DIRECTION: Could you edit the entries from the start through the line containing "scientific name: Sturnus vulgaris" by replacing "common name" with "vernacular name" and leaving everything else the same?

---- INFORMATION SHOWN

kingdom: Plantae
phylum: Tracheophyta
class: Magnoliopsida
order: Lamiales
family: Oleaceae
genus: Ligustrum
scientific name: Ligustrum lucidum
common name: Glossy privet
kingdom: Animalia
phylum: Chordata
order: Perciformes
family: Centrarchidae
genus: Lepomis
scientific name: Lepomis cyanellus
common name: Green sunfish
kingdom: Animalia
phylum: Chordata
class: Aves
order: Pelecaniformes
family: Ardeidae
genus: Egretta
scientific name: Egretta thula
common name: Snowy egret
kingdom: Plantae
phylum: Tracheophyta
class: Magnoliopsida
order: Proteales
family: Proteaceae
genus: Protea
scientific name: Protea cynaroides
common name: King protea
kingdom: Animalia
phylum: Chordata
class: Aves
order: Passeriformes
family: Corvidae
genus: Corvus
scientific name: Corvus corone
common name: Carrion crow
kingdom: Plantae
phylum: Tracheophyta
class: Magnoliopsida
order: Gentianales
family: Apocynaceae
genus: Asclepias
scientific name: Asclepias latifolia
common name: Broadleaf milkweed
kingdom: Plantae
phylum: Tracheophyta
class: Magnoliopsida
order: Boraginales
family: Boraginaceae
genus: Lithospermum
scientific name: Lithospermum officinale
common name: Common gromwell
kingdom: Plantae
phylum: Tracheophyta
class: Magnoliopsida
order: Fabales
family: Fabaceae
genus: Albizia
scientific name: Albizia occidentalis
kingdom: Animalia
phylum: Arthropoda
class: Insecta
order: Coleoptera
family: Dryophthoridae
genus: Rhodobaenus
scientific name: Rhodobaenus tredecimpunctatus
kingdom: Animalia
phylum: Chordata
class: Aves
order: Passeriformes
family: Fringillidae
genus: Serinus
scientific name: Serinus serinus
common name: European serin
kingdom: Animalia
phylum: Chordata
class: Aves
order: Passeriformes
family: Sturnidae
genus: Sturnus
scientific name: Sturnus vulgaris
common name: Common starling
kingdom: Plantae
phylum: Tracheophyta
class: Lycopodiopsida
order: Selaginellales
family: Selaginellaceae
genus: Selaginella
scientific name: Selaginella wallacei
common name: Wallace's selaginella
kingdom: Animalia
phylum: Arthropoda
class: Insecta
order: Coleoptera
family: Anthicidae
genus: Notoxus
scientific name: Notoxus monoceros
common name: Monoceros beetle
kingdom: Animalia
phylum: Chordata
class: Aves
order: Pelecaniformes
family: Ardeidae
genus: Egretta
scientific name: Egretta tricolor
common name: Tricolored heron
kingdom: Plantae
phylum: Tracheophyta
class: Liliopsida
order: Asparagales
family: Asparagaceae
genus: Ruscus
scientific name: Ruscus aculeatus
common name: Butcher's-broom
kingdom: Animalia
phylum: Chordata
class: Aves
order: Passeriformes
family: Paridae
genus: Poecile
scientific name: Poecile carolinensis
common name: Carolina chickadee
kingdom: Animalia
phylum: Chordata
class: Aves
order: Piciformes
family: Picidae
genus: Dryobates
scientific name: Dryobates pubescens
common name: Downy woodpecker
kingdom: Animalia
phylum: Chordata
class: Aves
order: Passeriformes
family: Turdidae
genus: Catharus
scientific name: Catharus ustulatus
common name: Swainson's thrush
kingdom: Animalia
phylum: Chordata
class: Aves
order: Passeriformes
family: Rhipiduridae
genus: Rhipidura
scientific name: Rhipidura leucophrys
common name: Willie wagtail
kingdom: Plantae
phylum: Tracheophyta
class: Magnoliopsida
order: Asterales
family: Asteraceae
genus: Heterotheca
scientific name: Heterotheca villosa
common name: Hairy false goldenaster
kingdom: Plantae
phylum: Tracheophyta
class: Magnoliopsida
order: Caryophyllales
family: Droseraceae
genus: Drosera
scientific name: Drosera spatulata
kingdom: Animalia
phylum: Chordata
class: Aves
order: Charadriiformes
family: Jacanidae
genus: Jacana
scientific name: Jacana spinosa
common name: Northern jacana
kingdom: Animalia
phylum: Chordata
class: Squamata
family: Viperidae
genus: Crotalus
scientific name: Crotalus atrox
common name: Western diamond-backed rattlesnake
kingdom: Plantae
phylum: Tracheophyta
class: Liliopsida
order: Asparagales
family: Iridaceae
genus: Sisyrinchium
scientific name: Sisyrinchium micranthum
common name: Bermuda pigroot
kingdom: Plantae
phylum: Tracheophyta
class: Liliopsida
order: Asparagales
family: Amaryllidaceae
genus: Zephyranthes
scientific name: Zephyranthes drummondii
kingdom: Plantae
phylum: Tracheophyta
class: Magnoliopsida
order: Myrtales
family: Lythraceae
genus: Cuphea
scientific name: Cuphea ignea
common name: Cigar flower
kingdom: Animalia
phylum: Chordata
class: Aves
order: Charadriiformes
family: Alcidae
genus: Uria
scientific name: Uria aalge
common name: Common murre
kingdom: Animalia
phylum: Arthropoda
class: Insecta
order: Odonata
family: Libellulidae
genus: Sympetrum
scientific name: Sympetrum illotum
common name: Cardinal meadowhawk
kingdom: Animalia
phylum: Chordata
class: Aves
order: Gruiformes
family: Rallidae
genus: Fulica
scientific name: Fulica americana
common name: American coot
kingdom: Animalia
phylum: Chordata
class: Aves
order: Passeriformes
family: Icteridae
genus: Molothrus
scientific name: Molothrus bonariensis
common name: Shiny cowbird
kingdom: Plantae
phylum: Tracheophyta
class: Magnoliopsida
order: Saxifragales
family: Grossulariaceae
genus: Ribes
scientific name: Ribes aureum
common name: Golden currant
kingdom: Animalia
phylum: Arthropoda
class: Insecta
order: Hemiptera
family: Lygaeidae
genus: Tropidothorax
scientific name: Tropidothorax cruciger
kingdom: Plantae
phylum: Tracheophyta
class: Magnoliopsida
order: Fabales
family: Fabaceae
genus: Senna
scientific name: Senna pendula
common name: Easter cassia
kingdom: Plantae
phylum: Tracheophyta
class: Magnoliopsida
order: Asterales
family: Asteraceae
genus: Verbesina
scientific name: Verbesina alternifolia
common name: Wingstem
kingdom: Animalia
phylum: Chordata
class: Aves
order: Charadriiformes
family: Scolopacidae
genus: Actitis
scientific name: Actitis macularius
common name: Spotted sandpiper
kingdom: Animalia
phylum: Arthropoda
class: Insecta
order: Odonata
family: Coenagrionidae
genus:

--------

COMPLETE OUTPUT:
kingdom: Plantae
phylum: Tracheophyta
class: Magnoliopsida
order: Lamiales
family: Oleaceae
genus: Ligustrum
scientific name: Ligustrum lucidum
vernacular name: Glossy privet
kingdom: Animalia
phylum: Chordata
order: Perciformes
family: Centrarchidae
genus: Lepomis
scientific name: Lepomis cyanellus
vernacular name: Green sunfish
kingdom: Animalia
phylum: Chordata
class: Aves
order: Pelecaniformes
family: Ardeidae
genus: Egretta
scientific name: Egretta thula
vernacular name: Snowy egret
kingdom: Plantae
phylum: Tracheophyta
class: Magnoliopsida
order: Proteales
family: Proteaceae
genus: Protea
scientific name: Protea cynaroides
vernacular name: King protea
kingdom: Animalia
phylum: Chordata
class: Aves
order: Passeriformes
family: Corvidae
genus: Corvus
scientific name: Corvus corone
vernacular name: Carrion crow
kingdom: Plantae
phylum: Tracheophyta
class: Magnoliopsida
order: Gentianales
family: Apocynaceae
genus: Asclepias
scientific name: Asclepias latifolia
vernacular name: Broadleaf milkweed
kingdom: Plantae
phylum: Tracheophyta
class: Magnoliopsida
order: Boraginales
family: Boraginaceae
genus: Lithospermum
scientific name: Lithospermum officinale
vernacular name: Common gromwell
kingdom: Plantae
phylum: Tracheophyta
class: Magnoliopsida
order: Fabales
family: Fabaceae
genus: Albizia
scientific name: Albizia occidentalis
kingdom: Animalia
phylum: Arthropoda
class: Insecta
order: Coleoptera
family: Dryophthoridae
genus: Rhodobaenus
scientific name: Rhodobaenus tredecimpunctatus
kingdom: Animalia
phylum: Chordata
class: Aves
order: Passeriformes
family: Fringillidae
genus: Serinus
scientific name: Serinus serinus
vernacular name: European serin
kingdom: Animalia
phylum: Chordata
class: Aves
order: Passeriformes
family: Sturnidae
genus: Sturnus
scientific name: Sturnus vulgaris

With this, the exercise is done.